Task item:
Search the records for lines that contain the word "shoulder". Copy them all.

##### Working data

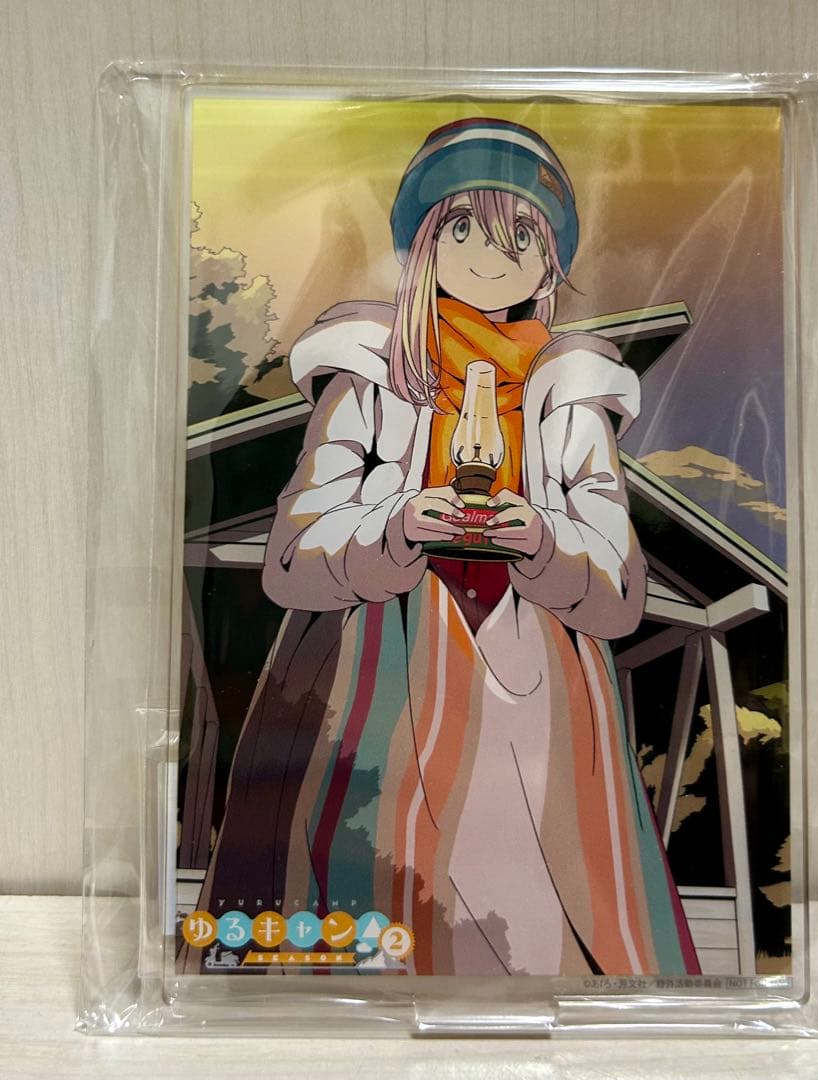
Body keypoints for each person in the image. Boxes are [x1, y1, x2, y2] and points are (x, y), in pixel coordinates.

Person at [186, 117, 700, 977]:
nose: (491, 256)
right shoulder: (370, 366)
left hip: (542, 679)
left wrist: (541, 539)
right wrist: (396, 526)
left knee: (543, 911)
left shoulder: (572, 388)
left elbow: (617, 589)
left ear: (549, 262)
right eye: (463, 227)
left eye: (521, 236)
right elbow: (293, 554)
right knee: (372, 877)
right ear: (421, 241)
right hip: (376, 664)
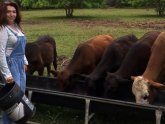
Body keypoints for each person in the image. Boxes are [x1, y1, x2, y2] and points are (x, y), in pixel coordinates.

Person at [0, 1, 28, 124]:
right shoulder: (3, 29)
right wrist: (6, 74)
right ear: (3, 13)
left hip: (20, 66)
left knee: (19, 98)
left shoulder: (17, 26)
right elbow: (1, 53)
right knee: (11, 101)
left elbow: (22, 48)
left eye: (14, 11)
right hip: (10, 66)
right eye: (8, 12)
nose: (11, 14)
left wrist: (25, 61)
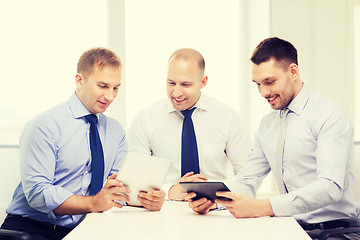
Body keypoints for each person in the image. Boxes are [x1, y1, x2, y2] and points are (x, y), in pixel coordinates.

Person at [186, 37, 360, 239]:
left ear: (293, 72)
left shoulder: (329, 114)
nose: (263, 92)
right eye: (257, 84)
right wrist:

##########

Result:
right shoulder: (370, 366)
left shoulder: (572, 388)
right shoulder: (3, 29)
left shoulder: (17, 26)
left shoulder: (329, 114)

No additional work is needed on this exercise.